The Data Science Handbook: Advice and Insights from 25 Amazing Data Scientists by Carl Shan, William Chen, and Henry WangBuy Now
Pearls of wisdom from two dozen top data scientists are featured in The Data Science Handbook: Advice and Insights from 25 Amazing Data Scientists by Carl Shan, William Chen, Henry Wang, and Max Song. The data scientists spotlighted include those who work for Facebook, LinkedIn, Airbnb, Khan Academy, and other top companies. It’s written for aspiring and current data scientists looking for career advice and inspiration. The authors are all data scientists.
Weapons of Math Destruction: How Big Data Increases Inequality and Threatens Democracy by Cathy O’NeilBuy Now
Weapons of Math Destruction: How Big Data Increases Inequality and Threatens Democracy by Cathy O’Neil challenges readers to look at the dark side of big data. The book was a New York Times bestseller and National Book Award Longlist selection. Anyone interested in sociology, big data, predictive analytics, artificial intelligence, and/or algorithms will find this book a fascinating read. O’Neil is a data scientist who started the Lede Program in Data Journalism at Columbia University.

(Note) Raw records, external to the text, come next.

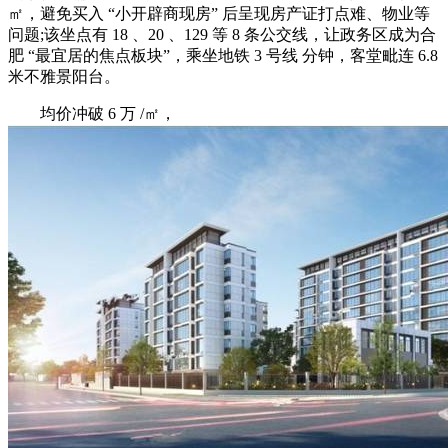
㎡，避免买入 “小开辟商现房” 后呈现房产证打点难、物业等
问题;该坐点有 18 、20 、129 等 8 条公交线，让政务区成为合
肥 “最宜居的焦点板块”，乘坐地铁 3 号线 分钟，客堂毗连 6.8
米不雅景阳台。
均价冲破 6 万 /㎡，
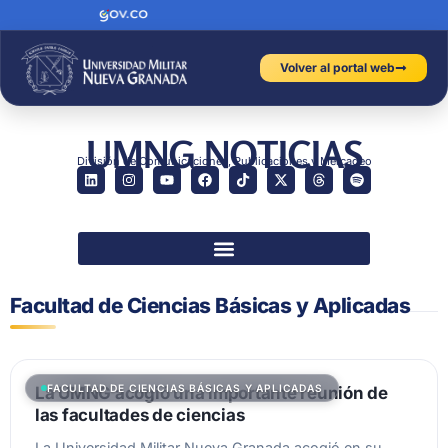
Volver al portal web
UMNG NOTICIAS
División de Comunicaciones, Publicaciones y Mercadeo
Facultad de Ciencias Básicas y Aplicadas
FACULTAD DE CIENCIAS BÁSICAS Y APLICADAS
La UMNG acogió una importante reunión de
las facultades de ciencias
La Universidad Militar Nueva Granada acogió en su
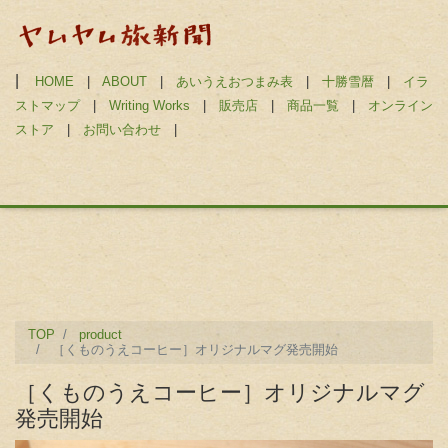
|
HOME
|
ABOUT
|
あいうえおつまみ表
|
十勝雪暦
|
イラ
ストマップ
|
Writing Works
|
販売店
|
商品一覧
|
オンライン
ストア
|
お問い合わせ
|
TOP
product
［くものうえコーヒー］オリジナルマグ発売開始
［くものうえコーヒー］オリジナルマグ
発売開始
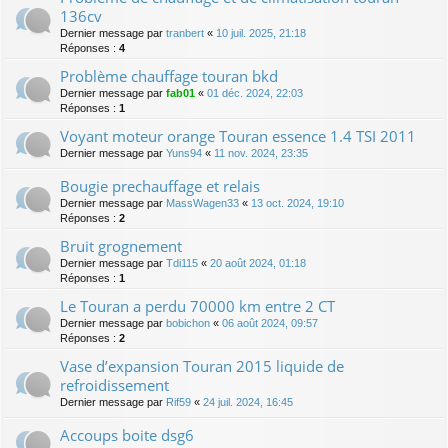
136cv
Dernier message par
tranbert
«
10 juil. 2025, 21:18
Réponses :
4
Problème chauffage touran bkd
Dernier message par
fab01
«
01 déc. 2024, 22:03
Réponses :
1
Voyant moteur orange Touran essence 1.4 TSI 2011
Dernier message par
Yuns94
«
11 nov. 2024, 23:35
Bougie prechauffage et relais
Dernier message par
MassWagen33
«
13 oct. 2024, 19:10
Réponses :
2
Bruit grognement
Dernier message par
Tdi115
«
20 août 2024, 01:18
Réponses :
1
Le Touran a perdu 70000 km entre 2 CT
Dernier message par
bobichon
«
06 août 2024, 09:57
Réponses :
2
Vase d’expansion Touran 2015 liquide de
refroidissement
Dernier message par
Rif59
«
24 juil. 2024, 16:45
Accoups boite dsg6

Build a Career in Data Science by Emily Robinson and Jacqueline NolisBuy Now
Students and career-changers interested in working in the data science field are the target audience for Build a Career in Data Science by Emily Robinson and Jacqueline Nolis. This book begins with an explanation of what data science is, and then proceeds to explain how you can find a job in this field and grow into your role as a data scientist. It also includes interviews with professional data scientists. Robinson is a senior data scientist at Warby Parker, and Nolis is the chief product officer at Saturn Cloud.